El maestro no espero a las musas, fue hacia ellas. Su tía abuela era directora de Bellas Artes en Mérida, así que fue él mismo a pedirle que le diera una oportunidad para aprender en sus talleres. Al ver sus dotes, su padre, que fue músico, le vendió su piano: no quería que su hijo se dedicara a eso. Manzanero decidió no detenerse: compró un acordeón en abonos: 700 pesos, que él consideraba ‘una barbaridad’. En ese acordeón, a los 15 años compuso su primer tema, “Nunca en el mundo”, del que se hicieron 21 versiones y le permitió ir a la Ciudad de México: ‘En 1957 llegué a la Ciudad de México porque me di cuenta de que yo tenía 20 años… que la provincia era todo lo que amaba, pero ya no tenía mucho que darme, ahora era yo el que tenía que darle algo a ella”.

¿Qué le faltaba al joven Manzanero? ¿Qué descubrió en la capital? La picardía en sus temas, la pasión que desbordaría la de millones en el mundo. “Cuando vine a México, en mis primeras canciones (el compositor Luis Demetrio) me dijo: ‘tienes que ponerle más picardía, más de hombre mujer, tus canciones son demasiado blancas, muy buenas armónicamente, pero insulsas.

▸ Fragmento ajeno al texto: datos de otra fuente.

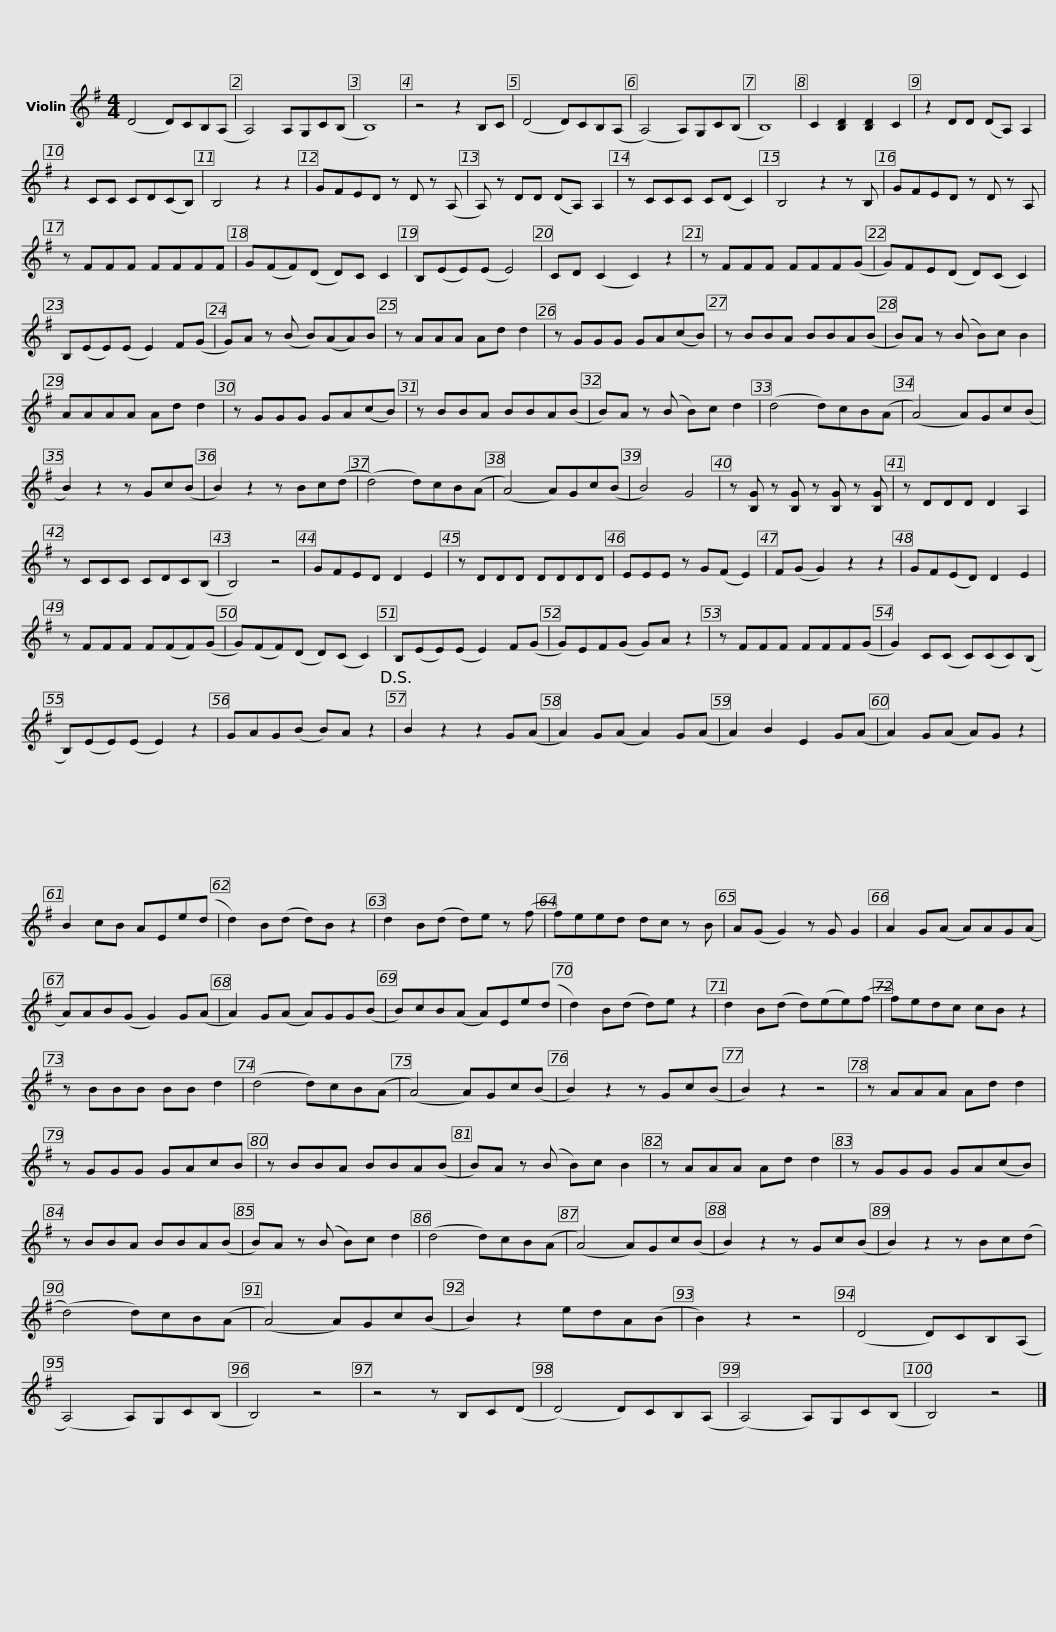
X:1
L:1/8
M:4/4
I:linebreak $
K:G
V:1 treble
V:1
 (D4 D)CB,(A, | A,4) A,G,C(B, | B,8) | z4 z2 B,C | (D4 D)CB,(A, | %5
 (A,4) A,)G,C(B, | B,8) |$ C2 [B,D]2 [B,D]2 C2 | z2 DD (DA,) A,2 | z2 CC CD(CB,) | %10
 B,4 z2 z2 | GFED z D z (A, | A,) z DD (DA,) A,2 |$ z CCC C(D C2) | B,4 z2 z B, | %15
 GFED z D z A, | z FFF FFFF | G(FF)(D D)C C2 |$ B,(EE)(E E4) | CD (C2 C2) z2 | %20
 z FFF FFF(G | G)FE(D D)(C C2) | B,(EE)(E E2) F(G | G)A z (B B)(AA)B |$ z AAA Ad d2 | %25
 z GGG GA(cB) | z BBA BBA(B | B)A z (B B)c B2 | AAAA Ad d2 |$ z GGG GA(cB) | %30
 z BBA BBA(B | B)A z (B B)c d2 | (d4 d)cB(A | (A4) A)Gc(B | B2) z2 z Gc(B |$ %35
 B2) z2 z Bc(d | (d4) d)cB(A | (A4) A)Gc(B | B4) G4 | z [B,G] z [B,G] z [B,G] z [B,G] | %40
 z DDD D2 A,2 |$ z CCC CDC(B, | B,4) z4 | GFED D2 E2 | z DDD DDDD | %45
 EEE z G(F E2) | F(G G2) z2 z2 |$ GF(ED) D2 E2 | z FFF F(FF)(G | G)(FF)(D D)(C C2) | %50
 B,(EE)(E E2) F(G | G)EF(G G)A z2 |$ z FFF FFF(G | G2) C(C C)(CC)(B, | B,)(EE)(E E2) z2 | %55
 GAG(B B)A z2!D.S.! | B2 z2 z2 G(A | A2) G(A A2) G(A |$ A2) B2 E2 G(A | A2) G(A A)G z2 | %60
 B2 cB AEe(d | d2) B(d d)B z2 | d2 B(d d)e z (f | f)eed dc z B |$ A(G G2) z G G2 | %65
 A2 G(A A)AG(A | A)AB(G G2) G(A | A2) G(A A)GG(B | B)cB(A A)Ee(d | d2) B(d d)e z2 |$ %70
 d2 B(d d)(ee)(f | f)edc cB z2 | z BBB BB d2 | (d4 d)cB(A | (A4) A)Gc(B | %75
 B2) z2 z Gc(B | B2) z2 z4 |$ z AAA Ad d2 | z GGG GAcB | z BBA BBA(B | %80
 B)A z (B B)c B2 | z AAA Ad d2 |$ z GGG GA(cB) | z BBA BBA(B | B)A z (B B)c d2 | %85
 (d4 d)cB(A | (A4) A)Gc(B | B2) z2 z Gc(B |$ B2) z2 z Bc(d | (d4) d)cB(A | %90
 (A4) A)Gc(B | B2) z2 edA(B | B2) z2 z4 | (D4 D)CB,(A, | (A,4) A,)G,C(B, | %95
 B,4) z4 |$ z4 z B,C(D | (D4) D)CB,(A, | (A,4) A,)G,C(B, | B,4) z4 |] %100
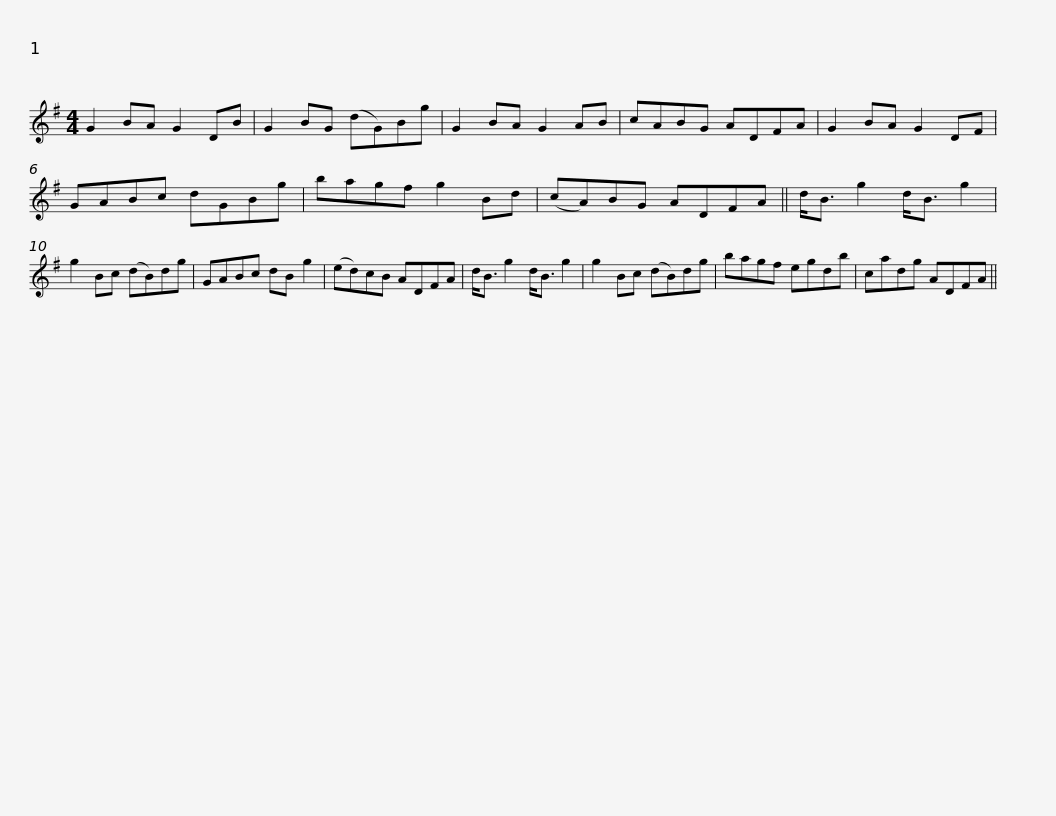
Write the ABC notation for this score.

X:1
L:1/8
M:4/4
I:linebreak $
K:G
V:1 treble
V:1
 G2 BA G2 DB | G2 BG (dG)Bg | G2 BA G2 AB | cABG ADFA | G2 BA G2 DF | %5
 GABc dGBg |$ bagf g2 Bd | (cA)BG ADFA || d<B g2 d<B g2 | g2 Bc (dB)dg | %10
 GABc dB g2 | (ed)cB ADFA |$ d<B g2 d<B g2 | g2 Bc (dB)dg | bagf egdb | %15
 cadg ADFA || %16
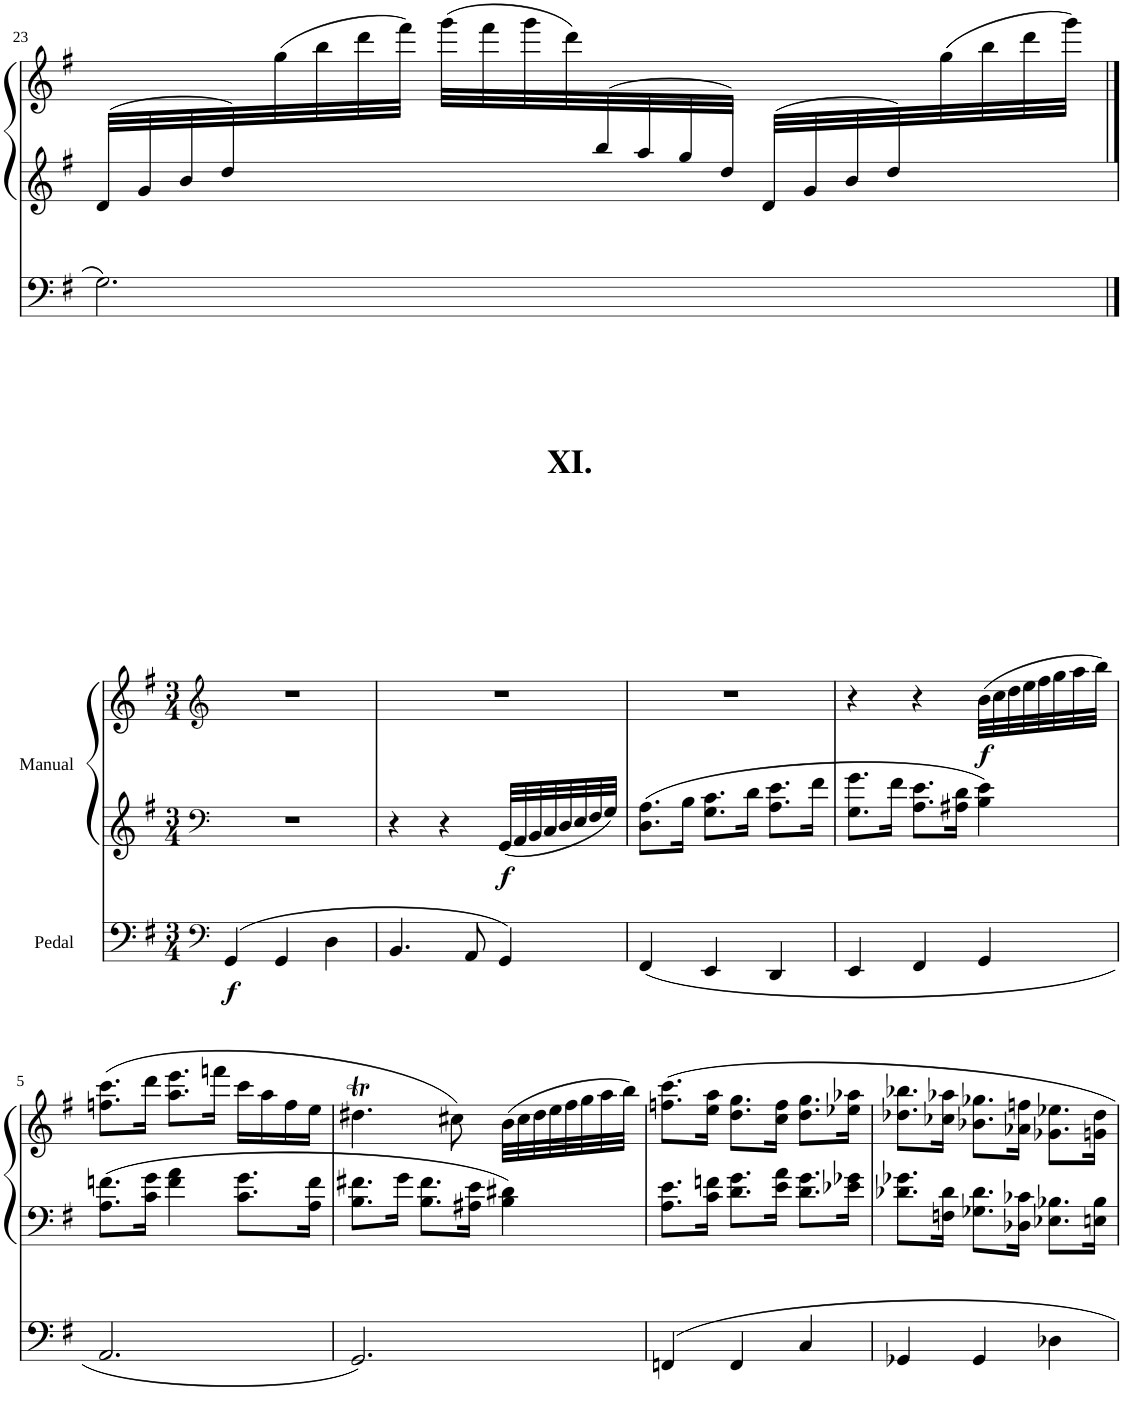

Y así fue que compuse ‘Voy a apagar la luz’, y cuando sale la primera versión no la quería poner porque decían que era demasiado… (sonríe)”.

El maestro nacería y no moriría jamás. Él decía que no había fórmulas mágicas, sólo amor por sus composiciones y disciplina. Que no era un poeta, sino un ‘decidor de historias de pareja’. Esa fue la puerta que abrió hacia la eternidad. Una buena analogía de lo que vivió de niño, cuando su mamá se ganaba la vida leyendo cartas: “nunca creía yo en eso, y desde muy niño un día le dije, ‘¿cómo es posible que tú les puedas decir toda esa gente y ellos te creen, porque luego les sale cierto?. Entonces me decía: ‘pero qué tonto eres’, me lo decía en otra palabra porque mi madre era muy insultona, ‘no te das cuenta de que desde que llegan, no han entrado a la casa y ya están contando sus problemas’”.

Él tomó algo de su madre, la que descifraba a las personas, será despedido con el amor que él mismo provocó, justo como ella hubiera querido y como él mismo lo diría: Descubrí/ Que puede un beso ser más dulce y más profundo/ Que puedo irme mañana mismo de este mundo/ Las cosas buenas ya contigo las viví”.

“Mi madre --continuaba decidiendo el maestro-- siendo una persona que no cursó más que al tercer año, tenía tal encanto cerebral y chispa que a la hora de su muerte me di cuenta que era muy adorada, porque fue mucha gente. Es ahí donde se ve cómo se portó uno”.

 ***Los testimonios para este texto están recogidos del libro autobiográfico del maestro Armando Manzanero, titulado “Relatos de infancia”, además de dos entrevistas realizadas en el programa Conversando con Cristina Pacheco (7 de julio de 2017 y 13 de julio de 2012).